EXERCISE DIRECTIONS: Could you rewrite the rows below with "bounding box" changed to "bounding rectangle" everywhere it occurs and everything else left untouched?

RECORD LIST:

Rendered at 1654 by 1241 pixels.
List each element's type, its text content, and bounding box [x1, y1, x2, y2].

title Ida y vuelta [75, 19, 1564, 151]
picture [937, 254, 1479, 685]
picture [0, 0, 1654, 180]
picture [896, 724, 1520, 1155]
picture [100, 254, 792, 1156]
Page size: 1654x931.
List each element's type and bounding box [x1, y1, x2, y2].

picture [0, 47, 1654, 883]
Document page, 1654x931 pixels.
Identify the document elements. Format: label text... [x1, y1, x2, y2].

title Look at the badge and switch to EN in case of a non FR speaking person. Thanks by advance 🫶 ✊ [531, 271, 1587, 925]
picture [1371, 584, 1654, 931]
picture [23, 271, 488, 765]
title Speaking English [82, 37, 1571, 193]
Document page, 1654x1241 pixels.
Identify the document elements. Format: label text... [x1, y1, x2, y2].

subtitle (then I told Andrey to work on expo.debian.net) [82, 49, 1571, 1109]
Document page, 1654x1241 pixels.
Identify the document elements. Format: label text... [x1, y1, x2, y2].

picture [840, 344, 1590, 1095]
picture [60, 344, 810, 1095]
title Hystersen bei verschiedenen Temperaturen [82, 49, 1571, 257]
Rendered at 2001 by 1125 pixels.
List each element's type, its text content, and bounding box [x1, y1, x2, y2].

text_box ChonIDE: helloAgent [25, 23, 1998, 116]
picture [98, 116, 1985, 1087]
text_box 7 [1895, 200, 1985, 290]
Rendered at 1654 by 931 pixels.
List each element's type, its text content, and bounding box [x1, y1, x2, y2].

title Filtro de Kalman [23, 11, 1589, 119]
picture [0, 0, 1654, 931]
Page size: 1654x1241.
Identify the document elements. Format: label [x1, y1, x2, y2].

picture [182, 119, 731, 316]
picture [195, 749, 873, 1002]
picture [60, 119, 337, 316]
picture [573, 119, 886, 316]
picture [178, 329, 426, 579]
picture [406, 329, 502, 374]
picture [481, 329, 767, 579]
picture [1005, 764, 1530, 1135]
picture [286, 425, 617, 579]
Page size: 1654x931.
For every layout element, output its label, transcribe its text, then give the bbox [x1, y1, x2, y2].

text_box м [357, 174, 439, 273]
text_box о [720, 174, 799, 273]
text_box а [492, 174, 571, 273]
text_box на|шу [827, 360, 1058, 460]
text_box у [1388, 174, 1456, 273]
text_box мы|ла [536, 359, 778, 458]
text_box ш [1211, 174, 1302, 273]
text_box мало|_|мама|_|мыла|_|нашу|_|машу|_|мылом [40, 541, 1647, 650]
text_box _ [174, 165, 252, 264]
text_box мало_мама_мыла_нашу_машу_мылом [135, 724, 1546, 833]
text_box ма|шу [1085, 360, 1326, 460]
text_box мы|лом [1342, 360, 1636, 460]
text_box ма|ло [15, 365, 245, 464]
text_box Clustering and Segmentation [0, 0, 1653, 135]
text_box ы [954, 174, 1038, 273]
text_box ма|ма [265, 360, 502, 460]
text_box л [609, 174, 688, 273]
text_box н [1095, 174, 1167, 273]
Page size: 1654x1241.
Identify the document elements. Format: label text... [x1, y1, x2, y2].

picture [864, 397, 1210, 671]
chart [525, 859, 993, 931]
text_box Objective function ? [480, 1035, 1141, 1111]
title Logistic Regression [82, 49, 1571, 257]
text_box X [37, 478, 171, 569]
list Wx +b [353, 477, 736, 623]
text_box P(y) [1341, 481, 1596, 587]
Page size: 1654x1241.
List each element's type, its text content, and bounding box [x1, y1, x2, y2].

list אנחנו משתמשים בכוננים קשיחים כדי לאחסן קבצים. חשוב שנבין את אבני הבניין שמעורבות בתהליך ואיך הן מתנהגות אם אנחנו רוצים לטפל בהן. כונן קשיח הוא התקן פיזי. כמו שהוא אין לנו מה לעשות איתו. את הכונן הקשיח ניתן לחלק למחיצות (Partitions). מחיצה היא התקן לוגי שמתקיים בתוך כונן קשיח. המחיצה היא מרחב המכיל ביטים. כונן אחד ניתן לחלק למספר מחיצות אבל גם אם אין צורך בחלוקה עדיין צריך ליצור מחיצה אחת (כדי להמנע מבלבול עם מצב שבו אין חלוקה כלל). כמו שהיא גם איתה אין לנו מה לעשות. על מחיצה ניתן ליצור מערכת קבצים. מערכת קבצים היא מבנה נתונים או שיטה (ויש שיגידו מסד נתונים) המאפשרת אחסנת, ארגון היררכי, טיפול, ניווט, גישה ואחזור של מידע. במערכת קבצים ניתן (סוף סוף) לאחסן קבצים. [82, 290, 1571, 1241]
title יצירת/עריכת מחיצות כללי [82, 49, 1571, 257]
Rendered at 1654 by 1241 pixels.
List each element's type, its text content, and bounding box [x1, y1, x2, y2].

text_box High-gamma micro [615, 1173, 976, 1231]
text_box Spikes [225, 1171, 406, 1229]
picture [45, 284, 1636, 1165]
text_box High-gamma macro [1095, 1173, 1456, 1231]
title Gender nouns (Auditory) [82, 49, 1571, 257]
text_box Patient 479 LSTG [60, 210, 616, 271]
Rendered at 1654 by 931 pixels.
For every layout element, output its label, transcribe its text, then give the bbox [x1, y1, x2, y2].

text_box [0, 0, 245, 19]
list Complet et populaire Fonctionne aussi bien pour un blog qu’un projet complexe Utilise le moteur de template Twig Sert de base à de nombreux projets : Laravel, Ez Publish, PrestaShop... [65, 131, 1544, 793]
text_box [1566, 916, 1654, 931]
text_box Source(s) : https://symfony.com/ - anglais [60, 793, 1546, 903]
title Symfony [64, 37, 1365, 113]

WORKED ANSWER:
Rendered at 1654 by 1241 pixels.
List each element's type, its text content, and bounding rectangle [x1, y1, x2, y2].

title Ida y vuelta [75, 19, 1564, 151]
picture [937, 254, 1479, 685]
picture [0, 0, 1654, 180]
picture [896, 724, 1520, 1155]
picture [100, 254, 792, 1156]
Page size: 1654x931.
List each element's type and bounding rectangle [x1, y1, x2, y2].

picture [0, 47, 1654, 883]
Document page, 1654x931 pixels.
Identify the document elements. Format: label text... [x1, y1, x2, y2].

title Look at the badge and switch to EN in case of a non FR speaking person. Thanks by advance 🫶 ✊ [531, 271, 1587, 925]
picture [1371, 584, 1654, 931]
picture [23, 271, 488, 765]
title Speaking English [82, 37, 1571, 193]
Document page, 1654x1241 pixels.
Identify the document elements. Format: label text... [x1, y1, x2, y2].

subtitle (then I told Andrey to work on expo.debian.net) [82, 49, 1571, 1109]
Document page, 1654x1241 pixels.
Identify the document elements. Format: label text... [x1, y1, x2, y2].

picture [840, 344, 1590, 1095]
picture [60, 344, 810, 1095]
title Hystersen bei verschiedenen Temperaturen [82, 49, 1571, 257]
Rendered at 2001 by 1125 pixels.
List each element's type, its text content, and bounding rectangle [x1, y1, x2, y2].

text_box ChonIDE: helloAgent [25, 23, 1998, 116]
picture [98, 116, 1985, 1087]
text_box 7 [1895, 200, 1985, 290]
Rendered at 1654 by 931 pixels.
List each element's type, its text content, and bounding rectangle [x1, y1, x2, y2].

title Filtro de Kalman [23, 11, 1589, 119]
picture [0, 0, 1654, 931]
Page size: 1654x1241.
Identify the document elements. Format: label [x1, y1, x2, y2].

picture [182, 119, 731, 316]
picture [195, 749, 873, 1002]
picture [60, 119, 337, 316]
picture [573, 119, 886, 316]
picture [178, 329, 426, 579]
picture [406, 329, 502, 374]
picture [481, 329, 767, 579]
picture [1005, 764, 1530, 1135]
picture [286, 425, 617, 579]
Page size: 1654x931.
For every layout element, output its label, transcribe its text, then give the bbox [x1, y1, x2, y2].

text_box м [357, 174, 439, 273]
text_box о [720, 174, 799, 273]
text_box а [492, 174, 571, 273]
text_box на|шу [827, 360, 1058, 460]
text_box у [1388, 174, 1456, 273]
text_box мы|ла [536, 359, 778, 458]
text_box ш [1211, 174, 1302, 273]
text_box мало|_|мама|_|мыла|_|нашу|_|машу|_|мылом [40, 541, 1647, 650]
text_box _ [174, 165, 252, 264]
text_box мало_мама_мыла_нашу_машу_мылом [135, 724, 1546, 833]
text_box ма|шу [1085, 360, 1326, 460]
text_box мы|лом [1342, 360, 1636, 460]
text_box ма|ло [15, 365, 245, 464]
text_box Clustering and Segmentation [0, 0, 1653, 135]
text_box ы [954, 174, 1038, 273]
text_box ма|ма [265, 360, 502, 460]
text_box л [609, 174, 688, 273]
text_box н [1095, 174, 1167, 273]
Page size: 1654x1241.
Identify the document elements. Format: label text... [x1, y1, x2, y2].

picture [864, 397, 1210, 671]
chart [525, 859, 993, 931]
text_box Objective function ? [480, 1035, 1141, 1111]
title Logistic Regression [82, 49, 1571, 257]
text_box X [37, 478, 171, 569]
list Wx +b [353, 477, 736, 623]
text_box P(y) [1341, 481, 1596, 587]
Page size: 1654x1241.
List each element's type, its text content, and bounding rectangle [x1, y1, x2, y2].

list אנחנו משתמשים בכוננים קשיחים כדי לאחסן קבצים. חשוב שנבין את אבני הבניין שמעורבות בתהליך ואיך הן מתנהגות אם אנחנו רוצים לטפל בהן. כונן קשיח הוא התקן פיזי. כמו שהוא אין לנו מה לעשות איתו. את הכונן הקשיח ניתן לחלק למחיצות (Partitions). מחיצה היא התקן לוגי שמתקיים בתוך כונן קשיח. המחיצה היא מרחב המכיל ביטים. כונן אחד ניתן לחלק למספר מחיצות אבל גם אם אין צורך בחלוקה עדיין צריך ליצור מחיצה אחת (כדי להמנע מבלבול עם מצב שבו אין חלוקה כלל). כמו שהיא גם איתה אין לנו מה לעשות. על מחיצה ניתן ליצור מערכת קבצים. מערכת קבצים היא מבנה נתונים או שיטה (ויש שיגידו מסד נתונים) המאפשרת אחסנת, ארגון היררכי, טיפול, ניווט, גישה ואחזור של מידע. במערכת קבצים ניתן (סוף סוף) לאחסן קבצים. [82, 290, 1571, 1241]
title יצירת/עריכת מחיצות כללי [82, 49, 1571, 257]
Rendered at 1654 by 1241 pixels.
List each element's type, its text content, and bounding rectangle [x1, y1, x2, y2].

text_box High-gamma micro [615, 1173, 976, 1231]
text_box Spikes [225, 1171, 406, 1229]
picture [45, 284, 1636, 1165]
text_box High-gamma macro [1095, 1173, 1456, 1231]
title Gender nouns (Auditory) [82, 49, 1571, 257]
text_box Patient 479 LSTG [60, 210, 616, 271]
Rendered at 1654 by 931 pixels.
For every layout element, output its label, transcribe its text, then give the bbox [x1, y1, x2, y2].

text_box [0, 0, 245, 19]
list Complet et populaire Fonctionne aussi bien pour un blog qu’un projet complexe Utilise le moteur de template Twig Sert de base à de nombreux projets : Laravel, Ez Publish, PrestaShop... [65, 131, 1544, 793]
text_box [1566, 916, 1654, 931]
text_box Source(s) : https://symfony.com/ - anglais [60, 793, 1546, 903]
title Symfony [64, 37, 1365, 113]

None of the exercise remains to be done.